Sir Sivaswami Kalalaya Higher Secondary School

= Sir Sivaswami Kalalaya =

Sir Sivaswami Kalalaya is a co-educational school and Affiliated to Directorate of school Education, Tamil Nadu located in Mylapore, Chennai, Tamil Nadu, India.

== Council Members ==

President Sri T.R. Mani, Senior Advocate

Vice-President Sri K.V. Ramanathan, I.A.S. (Retd.)

Honorary-Secretary Dr.Smt. Vathsala Narayanaswami, Retd. Director, Sharmik Vidya Peeth.

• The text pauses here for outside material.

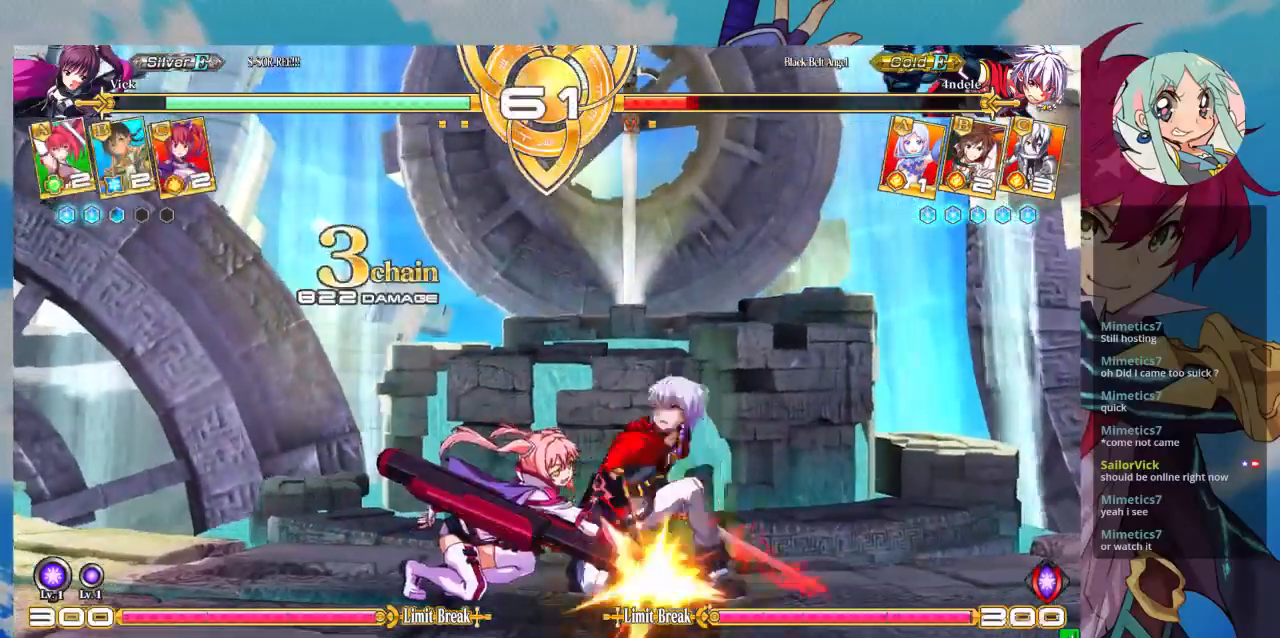
{"dt_ms": 500, "buttons": [], "left_stick": "down", "events": [[167, "R1", "down"], [300, "R1", "up"], [433, "left_stick", "down"]]}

Honorary-Joint Secretary & Treasurer Sri V.S. Subramanian, Business.

== History ==

=== Art and Craft ===

Students are taught drawing, painting, water color techniques, still-life composition and charcoal-based art work. The school has taken the initiative of providing exclusive training to the students in Folk Art, Madhubani and Warli.

=== Sports ===

The school offers coaching facilities for Karate, Basketball and gives scope for cricket too. The school conducts yearly tournaments for cricket and basketball.

=== Playground ===

The School has a Cement Basket Ball Court and a Playground.Preschool:

=== Senior Secondary (Classes XI & XII) ===

Science and Commerce streams are offered at this level.

=== Subjects ===

Core English - compulsory subject Group I - Physics, Chemistry, Maths, Biology / Computer Science. Group II - Accountancy, Business Studies, Economics, Mathematics / Informatics Practice / Marketing / Physiology.

=== Languages ===

The school follows the three-language formula as per the language policy. Students learn 2 languages—English & Hindi or Tamil up to Class IV. The third language is studied from Classes V-VIII and this reverts to a two-language pattern in the secondary school. Only one language needs to be studied at the Senior Secondary level. The students would have to study Hindi as one of the languages in Classes V-VIII.